WORK TO BE COMPLETED
Read through the listing, and wherever a line holds the word "none", return it.

INPUT MATERIAL
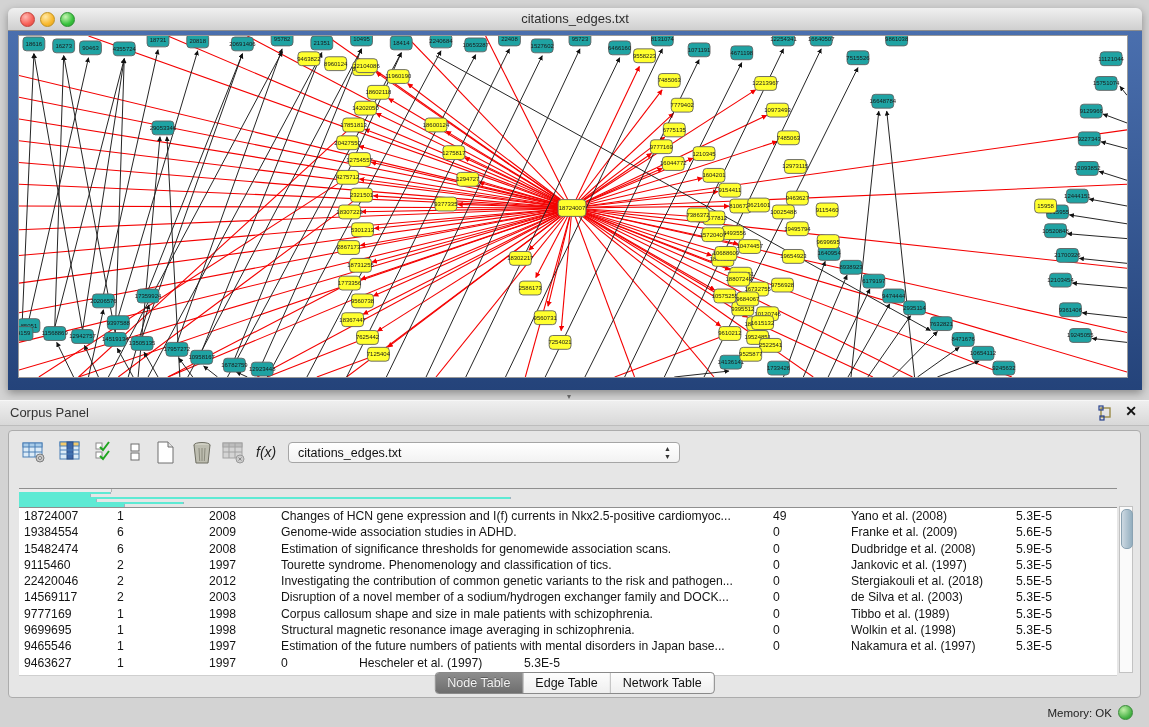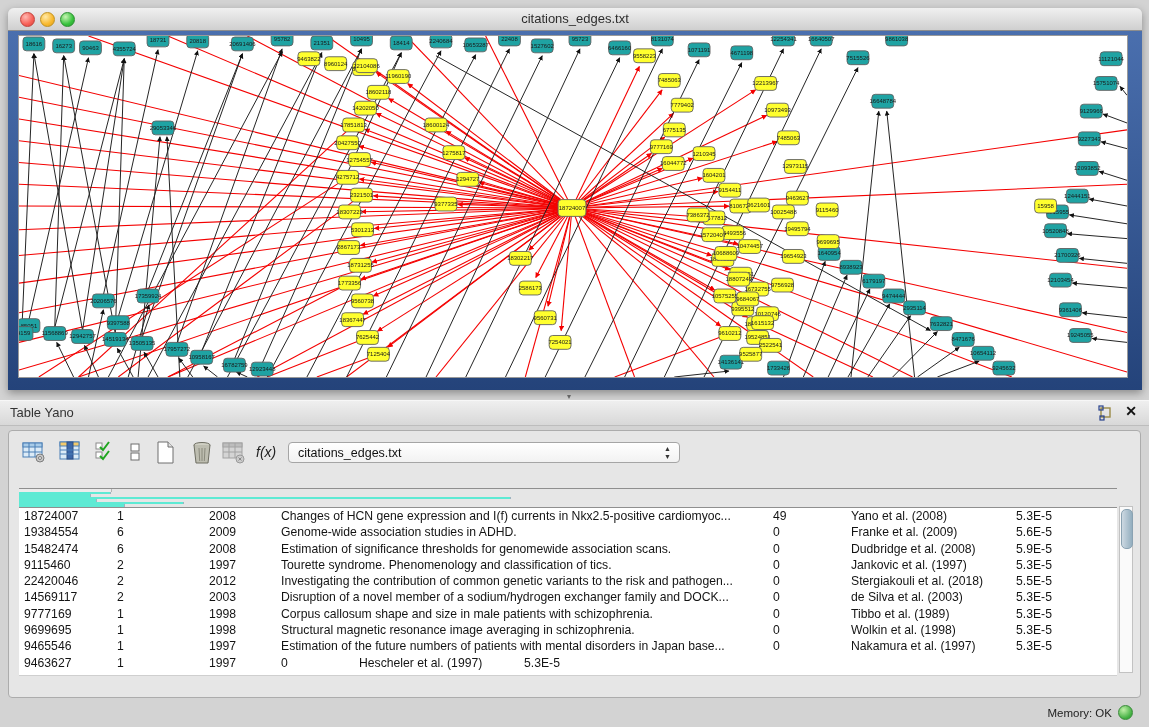--- a/index.html
+++ b/index.html
@@ -805,21 +805,21 @@
               </g>
             </g>
         </svg>
       </div>
     </div>
   </div>
 
   <div id="splitter-notch">▾</div>
 
   <div id="panel-header">
-    <span id="panel-title">Table Yano</span>
+    <span id="panel-title">Corpus Panel</span>
     <span id="float-btn">
       <svg width="16" height="16">
         <rect x="4" y="3" width="9" height="9" fill="none" stroke="#9a8a46" stroke-width="1.4"></rect>
         <rect x="2" y="1" width="4" height="4" fill="none" stroke="#27418c" stroke-width="1.2"></rect>
         <rect x="3" y="11" width="4" height="4" fill="none" stroke="#27418c" stroke-width="1.2"></rect>
       </svg>
     </span>
     <span id="close-btn">✕</span>
   </div>
 
@@ -990,19 +990,24 @@
             <div class="td c4">0</div>
             <div class="td c5">Hescheler et al. (1997)</div>
             <div class="td c6">5.3E-5</div>
           </div>
         </div>
     </div>
     <div id="vscroll">
       <div id="vthumb"></div>
     </div>
 
+    <div id="tabs">
+        <div class="tab active">Node Table</div>
+        <div class="tab">Edge Table</div>
+        <div class="tab">Network Table</div>
+      </div>
   </div>
 
   <div id="status">
     <span id="mem-label">Memory: OK</span>
     <span id="mem-dot"></span>
   </div>
 </div>
 
 </body></html>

ANSWER FOR THE TASK
         <rect x="4" y="3" width="9" height="9" fill="none" stroke="#9a8a46" stroke-width="1.4"></rect>
         <rect x="2" y="1" width="4" height="4" fill="none" stroke="#27418c" stroke-width="1.2"></rect>
         <rect x="3" y="11" width="4" height="4" fill="none" stroke="#27418c" stroke-width="1.2"></rect>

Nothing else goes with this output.